--- RECORD SET Enclosed Below ---

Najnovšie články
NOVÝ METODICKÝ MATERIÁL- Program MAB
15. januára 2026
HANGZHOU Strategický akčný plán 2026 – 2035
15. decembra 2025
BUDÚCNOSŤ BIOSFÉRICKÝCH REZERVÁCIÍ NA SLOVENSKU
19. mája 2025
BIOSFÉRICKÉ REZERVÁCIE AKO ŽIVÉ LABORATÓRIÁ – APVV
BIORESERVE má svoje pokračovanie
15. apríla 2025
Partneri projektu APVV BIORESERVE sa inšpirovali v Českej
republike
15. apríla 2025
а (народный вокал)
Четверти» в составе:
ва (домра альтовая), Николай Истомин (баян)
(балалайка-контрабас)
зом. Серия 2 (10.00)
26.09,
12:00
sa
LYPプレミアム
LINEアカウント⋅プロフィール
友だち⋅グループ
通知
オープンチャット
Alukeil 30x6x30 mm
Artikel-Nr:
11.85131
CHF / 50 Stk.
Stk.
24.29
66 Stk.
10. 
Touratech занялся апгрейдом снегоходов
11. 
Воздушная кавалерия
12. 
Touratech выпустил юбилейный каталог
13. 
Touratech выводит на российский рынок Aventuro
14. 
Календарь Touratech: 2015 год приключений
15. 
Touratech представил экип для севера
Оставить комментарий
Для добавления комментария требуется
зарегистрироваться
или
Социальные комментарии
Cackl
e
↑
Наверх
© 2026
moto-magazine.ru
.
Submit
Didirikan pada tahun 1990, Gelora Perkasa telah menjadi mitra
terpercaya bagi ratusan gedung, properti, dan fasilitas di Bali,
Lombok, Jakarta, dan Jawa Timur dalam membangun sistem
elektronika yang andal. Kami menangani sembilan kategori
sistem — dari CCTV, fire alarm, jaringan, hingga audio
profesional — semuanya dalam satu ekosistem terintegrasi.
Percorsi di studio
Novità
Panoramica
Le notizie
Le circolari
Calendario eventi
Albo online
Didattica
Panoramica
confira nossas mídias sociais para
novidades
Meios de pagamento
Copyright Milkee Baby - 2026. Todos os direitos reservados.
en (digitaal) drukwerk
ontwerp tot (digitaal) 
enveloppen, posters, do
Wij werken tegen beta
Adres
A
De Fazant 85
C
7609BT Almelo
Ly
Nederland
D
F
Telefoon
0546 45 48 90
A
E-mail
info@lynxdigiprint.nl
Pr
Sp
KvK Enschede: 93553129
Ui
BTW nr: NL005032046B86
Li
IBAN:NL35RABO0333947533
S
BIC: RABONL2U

--- End of Enclosed RECORD SET ---

**TASK OBJECTIVE:**
What you give back should be the full listing, copied exactly.

**SOLUTION TO THIS TASK:**
Najnovšie články
NOVÝ METODICKÝ MATERIÁL- Program MAB
15. januára 2026
HANGZHOU Strategický akčný plán 2026 – 2035
15. decembra 2025
BUDÚCNOSŤ BIOSFÉRICKÝCH REZERVÁCIÍ NA SLOVENSKU
19. mája 2025
BIOSFÉRICKÉ REZERVÁCIE AKO ŽIVÉ LABORATÓRIÁ – APVV
BIORESERVE má svoje pokračovanie
15. apríla 2025
Partneri projektu APVV BIORESERVE sa inšpirovali v Českej
republike
15. apríla 2025
а (народный вокал)
Четверти» в составе:
ва (домра альтовая), Николай Истомин (баян)
(балалайка-контрабас)
зом. Серия 2 (10.00)
26.09,
12:00
sa
LYPプレミアム
LINEアカウント⋅プロフィール
友だち⋅グループ
通知
オープンチャット
Alukeil 30x6x30 mm
Artikel-Nr:
11.85131
CHF / 50 Stk.
Stk.
24.29
66 Stk.
10. 
Touratech занялся апгрейдом снегоходов
11. 
Воздушная кавалерия
12. 
Touratech выпустил юбилейный каталог
13. 
Touratech выводит на российский рынок Aventuro
14. 
Календарь Touratech: 2015 год приключений
15. 
Touratech представил экип для севера
Оставить комментарий
Для добавления комментария требуется
зарегистрироваться
или
Социальные комментарии
Cackl
e
↑
Наверх
© 2026
moto-magazine.ru
.
Submit
Didirikan pada tahun 1990, Gelora Perkasa telah menjadi mitra
terpercaya bagi ratusan gedung, properti, dan fasilitas di Bali,
Lombok, Jakarta, dan Jawa Timur dalam membangun sistem
elektronika yang andal. Kami menangani sembilan kategori
sistem — dari CCTV, fire alarm, jaringan, hingga audio
profesional — semuanya dalam satu ekosistem terintegrasi.
Percorsi di studio
Novità
Panoramica
Le notizie
Le circolari
Calendario eventi
Albo online
Didattica
Panoramica
confira nossas mídias sociais para
novidades
Meios de pagamento
Copyright Milkee Baby - 2026. Todos os direitos reservados.
en (digitaal) drukwerk
ontwerp tot (digitaal) 
enveloppen, posters, do
Wij werken tegen beta
Adres
A
De Fazant 85
C
7609BT Almelo
Ly
Nederland
D
F
Telefoon
0546 45 48 90
A
E-mail
info@lynxdigiprint.nl
Pr
Sp
KvK Enschede: 93553129
Ui
BTW nr: NL005032046B86
Li
IBAN:NL35RABO0333947533
S
BIC: RABONL2U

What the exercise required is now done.